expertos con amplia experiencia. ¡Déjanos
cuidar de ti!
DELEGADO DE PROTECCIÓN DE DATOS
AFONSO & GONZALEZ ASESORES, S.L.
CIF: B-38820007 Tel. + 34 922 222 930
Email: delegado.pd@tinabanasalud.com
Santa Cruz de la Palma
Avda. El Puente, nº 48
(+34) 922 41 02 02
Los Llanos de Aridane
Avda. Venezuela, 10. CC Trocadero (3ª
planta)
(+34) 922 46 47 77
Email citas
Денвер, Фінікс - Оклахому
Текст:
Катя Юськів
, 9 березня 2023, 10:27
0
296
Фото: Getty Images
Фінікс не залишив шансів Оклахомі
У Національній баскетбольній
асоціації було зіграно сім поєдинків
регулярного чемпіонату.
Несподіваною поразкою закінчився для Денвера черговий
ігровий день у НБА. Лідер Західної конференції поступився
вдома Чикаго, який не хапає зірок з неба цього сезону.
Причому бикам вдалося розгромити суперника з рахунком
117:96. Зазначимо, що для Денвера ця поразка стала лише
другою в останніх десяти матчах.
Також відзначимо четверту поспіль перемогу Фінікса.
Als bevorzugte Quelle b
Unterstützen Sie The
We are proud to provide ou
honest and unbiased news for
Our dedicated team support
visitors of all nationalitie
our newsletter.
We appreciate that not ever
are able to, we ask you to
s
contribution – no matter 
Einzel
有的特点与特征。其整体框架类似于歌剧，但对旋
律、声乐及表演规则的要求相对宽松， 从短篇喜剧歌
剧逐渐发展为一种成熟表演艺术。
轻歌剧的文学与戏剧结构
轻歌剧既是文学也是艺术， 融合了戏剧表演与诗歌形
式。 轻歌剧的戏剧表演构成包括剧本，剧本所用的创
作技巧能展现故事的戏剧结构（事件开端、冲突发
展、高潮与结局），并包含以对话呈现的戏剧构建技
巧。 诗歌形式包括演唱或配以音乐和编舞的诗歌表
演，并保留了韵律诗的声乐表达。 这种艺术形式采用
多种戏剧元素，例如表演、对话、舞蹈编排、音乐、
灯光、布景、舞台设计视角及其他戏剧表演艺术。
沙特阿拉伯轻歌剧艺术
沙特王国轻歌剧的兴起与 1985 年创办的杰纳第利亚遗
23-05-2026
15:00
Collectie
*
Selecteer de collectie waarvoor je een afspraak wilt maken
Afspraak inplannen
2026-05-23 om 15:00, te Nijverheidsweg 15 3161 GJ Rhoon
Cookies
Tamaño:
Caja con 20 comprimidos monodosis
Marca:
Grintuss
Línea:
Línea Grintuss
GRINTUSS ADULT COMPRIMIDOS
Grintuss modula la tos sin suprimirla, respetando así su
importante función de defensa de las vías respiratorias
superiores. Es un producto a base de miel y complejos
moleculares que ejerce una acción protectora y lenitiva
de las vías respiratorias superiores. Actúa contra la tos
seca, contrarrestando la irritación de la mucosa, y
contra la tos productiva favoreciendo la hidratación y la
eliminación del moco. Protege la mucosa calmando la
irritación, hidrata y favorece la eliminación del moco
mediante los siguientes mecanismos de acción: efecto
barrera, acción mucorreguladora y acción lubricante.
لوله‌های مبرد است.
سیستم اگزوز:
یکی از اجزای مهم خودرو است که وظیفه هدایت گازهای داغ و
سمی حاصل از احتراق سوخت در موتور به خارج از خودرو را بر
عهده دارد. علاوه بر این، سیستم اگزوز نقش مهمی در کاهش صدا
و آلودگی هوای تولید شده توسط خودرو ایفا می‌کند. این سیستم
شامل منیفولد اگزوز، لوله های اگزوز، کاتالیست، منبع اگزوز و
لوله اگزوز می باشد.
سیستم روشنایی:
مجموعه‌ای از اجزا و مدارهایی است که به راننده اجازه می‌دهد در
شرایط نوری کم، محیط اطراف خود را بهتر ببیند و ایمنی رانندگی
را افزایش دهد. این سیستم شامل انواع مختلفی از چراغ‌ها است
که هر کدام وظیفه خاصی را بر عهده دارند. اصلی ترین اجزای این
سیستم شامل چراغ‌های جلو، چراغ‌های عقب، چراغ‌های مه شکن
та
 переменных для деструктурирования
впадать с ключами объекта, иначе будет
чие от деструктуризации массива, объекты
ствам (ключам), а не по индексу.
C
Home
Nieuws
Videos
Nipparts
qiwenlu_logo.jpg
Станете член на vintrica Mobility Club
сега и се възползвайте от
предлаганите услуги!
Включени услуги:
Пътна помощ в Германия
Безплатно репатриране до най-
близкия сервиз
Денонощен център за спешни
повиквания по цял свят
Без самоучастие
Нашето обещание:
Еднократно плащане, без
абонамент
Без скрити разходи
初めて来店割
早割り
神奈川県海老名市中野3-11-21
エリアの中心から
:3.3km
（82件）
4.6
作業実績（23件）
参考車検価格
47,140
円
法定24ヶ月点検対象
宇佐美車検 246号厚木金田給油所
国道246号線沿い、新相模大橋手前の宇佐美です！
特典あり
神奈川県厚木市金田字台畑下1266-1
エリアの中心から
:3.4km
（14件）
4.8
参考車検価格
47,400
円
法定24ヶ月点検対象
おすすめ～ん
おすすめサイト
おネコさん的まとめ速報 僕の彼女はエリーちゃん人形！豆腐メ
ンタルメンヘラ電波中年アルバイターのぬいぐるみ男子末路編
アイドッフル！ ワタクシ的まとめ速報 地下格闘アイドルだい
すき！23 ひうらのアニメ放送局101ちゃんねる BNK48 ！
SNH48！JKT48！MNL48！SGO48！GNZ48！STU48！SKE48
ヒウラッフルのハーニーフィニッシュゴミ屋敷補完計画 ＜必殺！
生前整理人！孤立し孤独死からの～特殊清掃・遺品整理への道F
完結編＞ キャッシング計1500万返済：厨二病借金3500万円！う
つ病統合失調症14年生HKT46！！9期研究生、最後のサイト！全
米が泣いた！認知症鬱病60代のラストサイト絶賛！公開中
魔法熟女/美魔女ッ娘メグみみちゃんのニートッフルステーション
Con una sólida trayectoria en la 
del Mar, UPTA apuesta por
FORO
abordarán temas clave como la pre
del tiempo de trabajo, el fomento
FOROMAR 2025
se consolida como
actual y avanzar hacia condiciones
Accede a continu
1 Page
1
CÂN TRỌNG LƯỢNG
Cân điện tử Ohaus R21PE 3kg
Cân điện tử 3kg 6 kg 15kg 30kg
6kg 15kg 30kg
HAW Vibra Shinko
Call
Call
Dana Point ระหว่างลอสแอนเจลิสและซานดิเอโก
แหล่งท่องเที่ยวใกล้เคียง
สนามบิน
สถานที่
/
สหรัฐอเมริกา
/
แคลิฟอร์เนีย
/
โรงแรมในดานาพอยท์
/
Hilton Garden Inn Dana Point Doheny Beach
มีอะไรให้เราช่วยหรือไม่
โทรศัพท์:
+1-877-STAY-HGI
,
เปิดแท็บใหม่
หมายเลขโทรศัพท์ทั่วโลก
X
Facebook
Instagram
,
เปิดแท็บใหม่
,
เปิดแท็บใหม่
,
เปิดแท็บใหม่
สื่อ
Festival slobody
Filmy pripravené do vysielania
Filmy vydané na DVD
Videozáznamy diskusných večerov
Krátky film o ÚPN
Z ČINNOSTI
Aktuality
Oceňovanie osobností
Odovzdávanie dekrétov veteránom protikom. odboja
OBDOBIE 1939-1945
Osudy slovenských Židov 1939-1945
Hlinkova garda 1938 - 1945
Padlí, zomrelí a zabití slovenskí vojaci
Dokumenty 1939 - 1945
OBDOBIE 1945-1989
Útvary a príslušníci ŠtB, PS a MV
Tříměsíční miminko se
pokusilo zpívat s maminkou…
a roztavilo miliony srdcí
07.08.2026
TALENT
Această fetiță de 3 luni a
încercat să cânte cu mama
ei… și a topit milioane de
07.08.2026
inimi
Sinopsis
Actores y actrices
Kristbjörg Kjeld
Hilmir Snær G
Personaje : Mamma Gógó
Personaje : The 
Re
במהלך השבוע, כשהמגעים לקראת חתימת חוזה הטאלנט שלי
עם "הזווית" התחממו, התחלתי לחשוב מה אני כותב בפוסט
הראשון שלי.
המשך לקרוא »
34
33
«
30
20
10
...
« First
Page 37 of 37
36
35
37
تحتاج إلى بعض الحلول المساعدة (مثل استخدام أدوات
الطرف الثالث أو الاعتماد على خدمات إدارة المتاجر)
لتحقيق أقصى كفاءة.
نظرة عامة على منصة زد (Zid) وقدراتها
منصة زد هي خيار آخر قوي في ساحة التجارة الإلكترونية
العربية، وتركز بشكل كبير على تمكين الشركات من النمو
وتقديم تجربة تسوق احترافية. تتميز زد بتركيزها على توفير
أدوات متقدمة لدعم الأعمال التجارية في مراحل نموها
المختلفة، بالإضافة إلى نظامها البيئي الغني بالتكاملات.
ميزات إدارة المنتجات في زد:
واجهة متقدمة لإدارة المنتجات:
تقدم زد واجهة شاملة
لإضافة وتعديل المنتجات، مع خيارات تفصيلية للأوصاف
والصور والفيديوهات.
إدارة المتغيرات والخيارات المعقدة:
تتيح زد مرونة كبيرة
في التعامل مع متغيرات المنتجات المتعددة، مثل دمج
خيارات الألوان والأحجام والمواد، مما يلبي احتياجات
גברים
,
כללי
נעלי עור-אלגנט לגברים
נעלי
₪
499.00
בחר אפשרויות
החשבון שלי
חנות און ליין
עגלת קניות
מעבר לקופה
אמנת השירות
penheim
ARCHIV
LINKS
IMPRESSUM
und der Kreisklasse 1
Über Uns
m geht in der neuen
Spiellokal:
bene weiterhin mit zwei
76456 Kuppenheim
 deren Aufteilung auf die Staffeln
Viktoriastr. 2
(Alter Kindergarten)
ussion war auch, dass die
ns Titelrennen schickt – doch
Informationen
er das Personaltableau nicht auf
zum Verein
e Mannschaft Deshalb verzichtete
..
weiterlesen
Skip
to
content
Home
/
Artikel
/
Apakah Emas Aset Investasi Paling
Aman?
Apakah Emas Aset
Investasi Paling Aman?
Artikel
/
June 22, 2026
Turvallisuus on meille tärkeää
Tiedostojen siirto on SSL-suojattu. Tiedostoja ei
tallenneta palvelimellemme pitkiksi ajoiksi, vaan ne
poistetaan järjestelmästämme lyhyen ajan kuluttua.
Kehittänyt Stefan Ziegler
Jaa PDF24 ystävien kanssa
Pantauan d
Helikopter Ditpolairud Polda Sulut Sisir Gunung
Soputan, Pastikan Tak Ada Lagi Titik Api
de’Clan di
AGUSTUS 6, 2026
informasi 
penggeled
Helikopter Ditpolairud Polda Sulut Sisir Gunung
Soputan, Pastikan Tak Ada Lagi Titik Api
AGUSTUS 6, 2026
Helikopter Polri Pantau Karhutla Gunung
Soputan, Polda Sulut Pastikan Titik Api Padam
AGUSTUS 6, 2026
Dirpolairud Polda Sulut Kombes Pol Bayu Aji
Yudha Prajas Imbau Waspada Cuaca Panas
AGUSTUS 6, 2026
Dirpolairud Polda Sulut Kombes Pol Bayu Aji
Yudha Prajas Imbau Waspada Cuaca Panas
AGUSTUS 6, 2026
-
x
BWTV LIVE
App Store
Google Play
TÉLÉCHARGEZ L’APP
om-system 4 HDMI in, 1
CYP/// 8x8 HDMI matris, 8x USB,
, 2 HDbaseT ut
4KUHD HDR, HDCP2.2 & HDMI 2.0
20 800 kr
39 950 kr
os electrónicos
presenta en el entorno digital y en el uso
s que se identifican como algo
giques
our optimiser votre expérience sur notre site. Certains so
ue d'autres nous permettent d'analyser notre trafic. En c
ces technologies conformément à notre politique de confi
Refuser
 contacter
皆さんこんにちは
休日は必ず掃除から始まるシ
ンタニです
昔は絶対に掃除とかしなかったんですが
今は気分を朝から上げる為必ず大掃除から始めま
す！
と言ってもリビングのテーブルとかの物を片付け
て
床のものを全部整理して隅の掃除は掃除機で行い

⁂

__Your task__
Collect every line of the material above that contains the string "Personaje", and copy each one in full.

__Task output__
Personaje : Mamma Gógó
Personaje : The 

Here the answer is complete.